On his return to Tristan Barton worked full time for the fishing company where they employed his skills as a carpenter to build and maintain the fishing boats. On a fishing day it was Barton's responsibility to hit the dong having made crucial judgements about the weather and state of the ocean. He would then set out to sea in the launch and act as a sort of shepherd to all the fishing boats making running repairs and ensuring that they all got back safely to the harbour. My wife and I had many opportunities to join him in the launch and he would take us to excellent fishing spots by lining up marks on the island's coast where we would be guaranteed to catch a good number of bluefish, five finger and stumpnose. On these days his skills as a navigator and seaman were obvious. For many years Barton was coxswain of the longboat Stirling Castle and in March 1958 when the longboats returning from Nightingale were hit by a storm he successfully navigated back to Tristan on a night when two of the longboats were blown out of site of the island; Barton was very proud of this achievement.

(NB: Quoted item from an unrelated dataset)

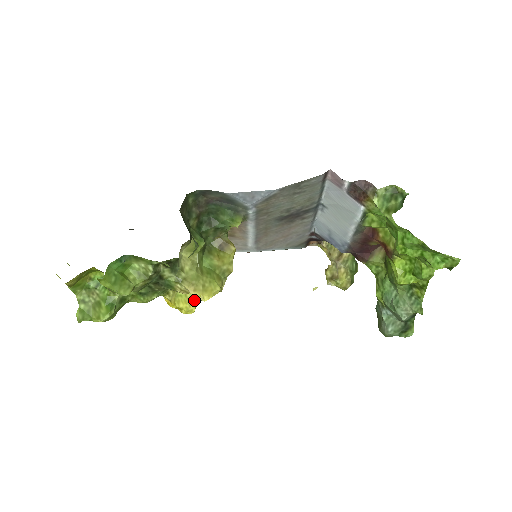
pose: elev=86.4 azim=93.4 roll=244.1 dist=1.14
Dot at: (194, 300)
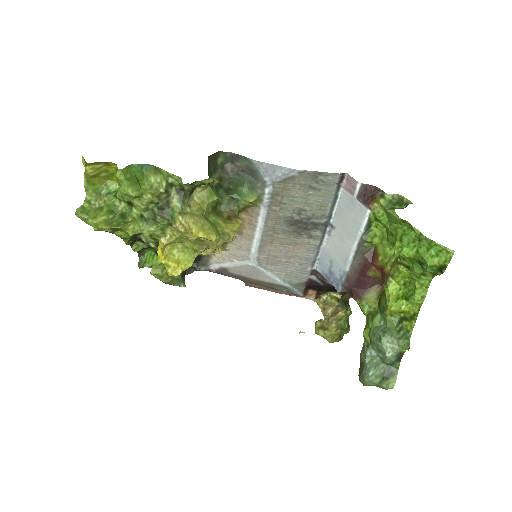
Dot at: (184, 263)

Barton was a very special friend to me and my family when we lived on the island in the 1980s. He and Pauline looked after us as though they were parents to me and my wife Sue, and Grandparents to our sons Barry and Simon. None of our family will ever forget Barton's kindness and generosity and I learned so much from him that has enhanced my life, everything from the best way to grow potatoes to shearing a sheep. Barton had a great sense of humour and occasionally liked to play practical jokes. On my first attempt at shearing a sheep Barton chose the liveliest creature he could and all those nearby enjoyed the spectacle of my feeble attempts at keeping hold of the beast while struggling to snip away at its fleece with the shears.

Barton was a well respected member of the Tristan community who was always happy to help others and whose cheerful disposition brightened the lives of all around him. He will be greatly missed but leaves many happy memories for all who knew him.